Beside him, Jenkins nodded. "A wise decision, sir."

The third building was as enigmatic as the others were suggestive. Drag marks showed where the invaders had plundered the place of equipment, but nothing remained to show what this might have been. Jenkins crouched to examine the studs where several large objects had been bolted to the floor.

"These resemble the mountings for the centrifuge we found in Burmah," he reported. "It would appear that the Russians arranged the machines in series. Perhaps a succession of steps were required to concentrate the explosive impulse,"
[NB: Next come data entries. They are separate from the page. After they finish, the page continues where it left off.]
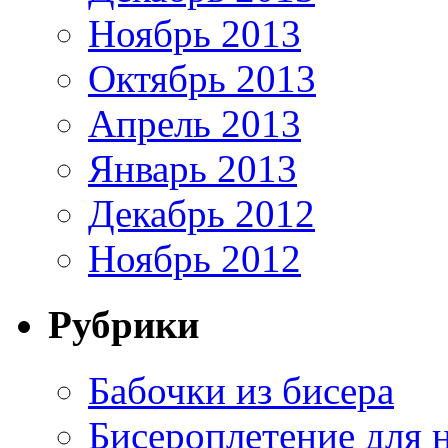
Ноябрь 2013
Октябрь 2013
Апрель 2013
Январь 2013
Декабрь 2012
Ноябрь 2012
Рубрики
Бабочки из бисера
Бисероплетение для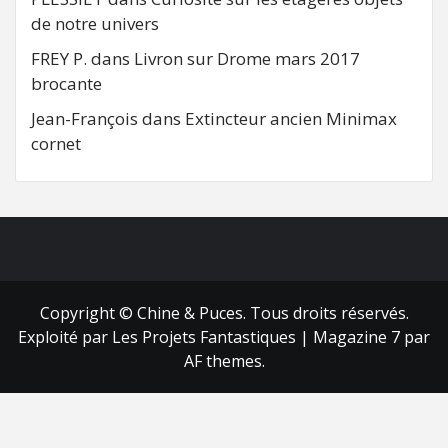
de notre univers
FREY P.
dans
Livron sur Drome mars 2017
brocante
Jean-François
dans
Extincteur ancien Minimax
cornet
FB
RSS
Copyright © Chine & Puces. Tous droits réservés.
Exploité par Les Projets Fantastiques
|
Magazine 7
par
AF themes.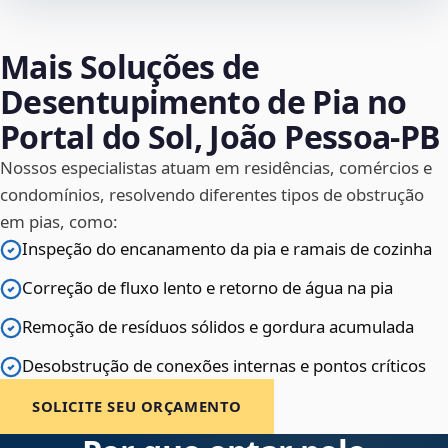
Mais Soluções de
Desentupimento de Pia no
Portal do Sol, João Pessoa‑PB
Nossos especialistas atuam em residências, comércios e
condomínios, resolvendo diferentes tipos de obstrução
em pias, como:
Inspeção do encanamento da pia e ramais de cozinha
Correção de fluxo lento e retorno de água na pia
Remoção de resíduos sólidos e gordura acumulada
Desobstrução de conexões internas e pontos críticos
SOLICITE SEU ORÇAMENTO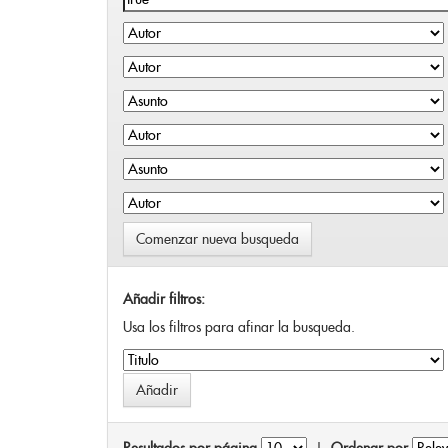
Comenzar nueva busqueda
Añadir filtros:
Usa los filtros para afinar la busqueda.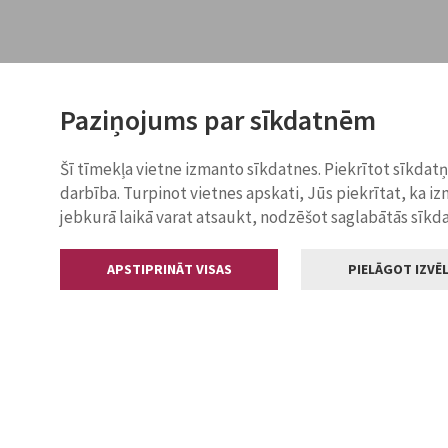
Paziņojums par sīkdatnēm
Šī tīmekļa vietne izmanto sīkdatnes. Piekrītot sīkdat
darbība. Turpinot vietnes apskati, Jūs piekrītat, ka i
jebkurā laikā varat atsaukt, nodzēšot saglabātās sīkd
APSTIPRINĀT VISAS
PIELĀGOT IZVĒL
Kontakti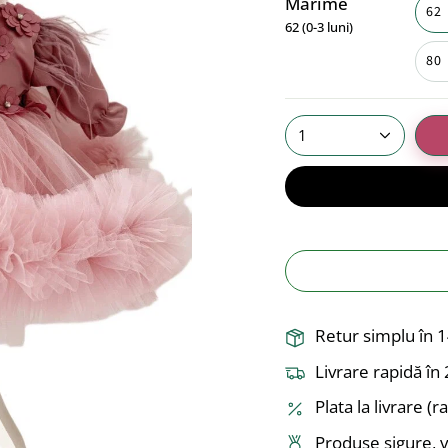
Marime
62 
62 (0-3 luni)
80 
1
Retur simplu în 1
Livrare rapidă î
Plata la livrare (
Produse sigure, v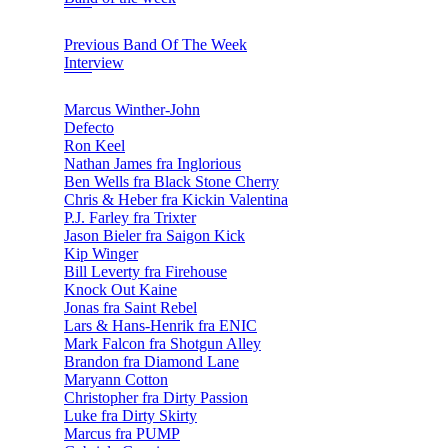
Previous Band Of The Week
Interview
Marcus Winther-John
Defecto
Ron Keel
Nathan James fra Inglorious
Ben Wells fra Black Stone Cherry
Chris & Heber fra Kickin Valentina
P.J. Farley fra Trixter
Jason Bieler fra Saigon Kick
Kip Winger
Bill Leverty fra Firehouse
Knock Out Kaine
Jonas fra Saint Rebel
Lars & Hans-Henrik fra ENIC
Mark Falcon fra Shotgun Alley
Brandon fra Diamond Lane
Maryann Cotton
Christopher fra Dirty Passion
Luke fra Dirty Skirty
Marcus fra PUMP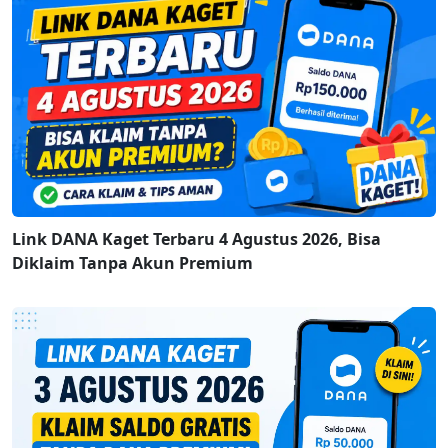
Link DANA Kaget Terbaru 4 Agustus 2026, Bisa
Diklaim Tanpa Akun Premium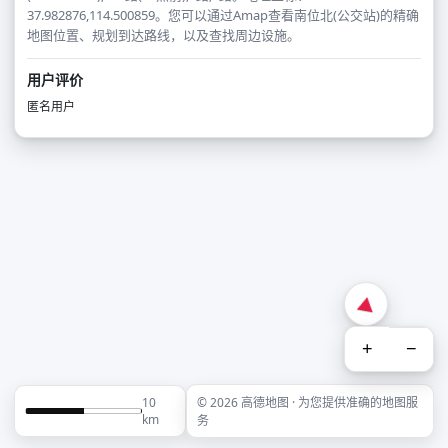
37.982876,114.500859。您可以通过Amap查看南位北(公交站)的精确
地图位置、规划到达路线，以及查找周边设施。
用户评价
匿名用户
+
−
10
© 2026 高德地图 · 为您提供准确的地图服
km
务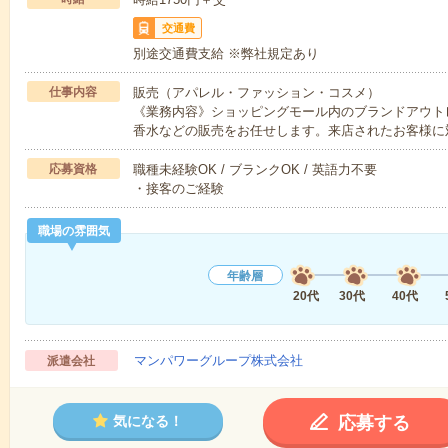
交通費
別途交通費支給 ※弊社規定あり
仕事内容
販売（アパレル・ファッション・コスメ）
《業務内容》ショッピングモール内のブランドアウト
香水などの販売をお任せします。来店されたお客様に
応募資格
職種未経験OK / ブランクOK / 英語力不要
・接客のご経験
職場の雰囲気
年齢層
20代
30代
40代
マンパワーグループ株式会社
派遣会社
応募する
気になる！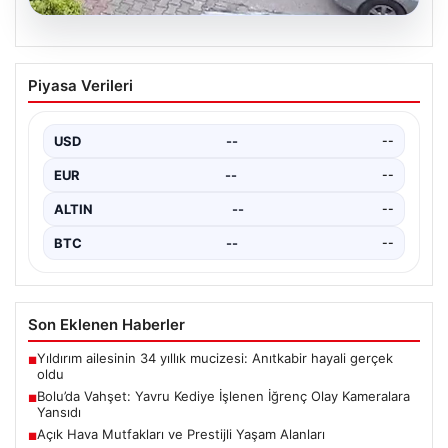
04.08.2026
Bolu’da Vahşet: Yavru Kediye İşlenen
Piyasa Verileri
İğrenç Olay Kameralara Yansıdı
Bolu'nun Beşkavaklar Mahallesi'nde, geçtiğimiz
günlerde meydana gelen korkutucu olay, bölgedeki
USD
--
--
sakinleri derinden sarstı. Elektrikli…
EUR
--
--
ALTIN
--
--
BTC
--
--
Son Eklenen Haberler
Yıldırım ailesinin 34 yıllık mucizesi: Anıtkabir hayali gerçek
■
oldu
Bolu’da Vahşet: Yavru Kediye İşlenen İğrenç Olay Kameralara
■
Yansıdı
Açık Hava Mutfakları ve Prestijli Yaşam Alanları
■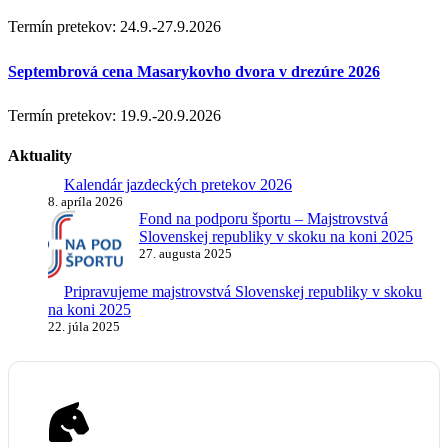
Termín pretekov: 24.9.-27.9.2026
Septembrová cena Masarykovho dvora v drezúre 2026
Termín pretekov: 19.9.-20.9.2026
Aktuality
Kalendár jazdeckých pretekov 2026
8. apríla 2026
Fond na podporu športu – Majstrovstvá
Slovenskej republiky v skoku na koni 2025
27. augusta 2025
Pripravujeme majstrovstvá Slovenskej republiky v skoku
na koni 2025
22. júla 2025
"This still doesn't tell us how the process worked," said Everett. "It must have involved something in addition to the centrifuges, for the Germans haven't managed to reproduce the Device, and the Japanese felt it necessary to kidnap that American chemist. I wonder if the Russians left any notes."

Jenkins indicated the ruins around them. "If they did, we'll have a devil of time finding them."

Pierre began to nod, then paused as if struck by a thought. "Monsieur Jenkins," he said, "might I borrow the instrument you carry?"

The signalman shrugged off the shoulder strap and passed the device over. "What are you thinking?" he asked.

"If the Russians hid something here, they will have wanted to mark the spot in some way invisible to the naked eye. This machine detects radiations invisible to the naked eye. Let us discover what it can see."

The Muller Counter remained uninformative as they began their search, producing only the random clicks Everett had come to think of as `background', but as they passed a small wooden shack, the clicks intensified to a chatter. Pierre tugged open the door, revealing a single furnishing whose purpose was obvious. The counter seemed to be detecting something below it.

"Non!" he muttered in horror. "Surely they didn't!" Then he smiled, clambered atop the object, taking care to avoid what could only have been an unpleasant spill, and rummaged through the thatching. Moments later he was handing down a set of ledgers wrapped in oiled canvas.

"These Russians are clever, but they are no match for a Frenchman!" he announced.

"Excellent work!" said Everett. "We'll take these back to the ship."

Everett found MacKiernan waiting for him when he returned to the bridge. "We have received an urgent message from Aunt Prodigia," he told the captain.

"I take it this was not a distress call," said Everett.

"It seemed more in the nature of a profound annoyance call," replied the Irishman, handing him a message slip. Everett read a single terse line.


Everett sighed. "I suppose we'd better discover what she wants."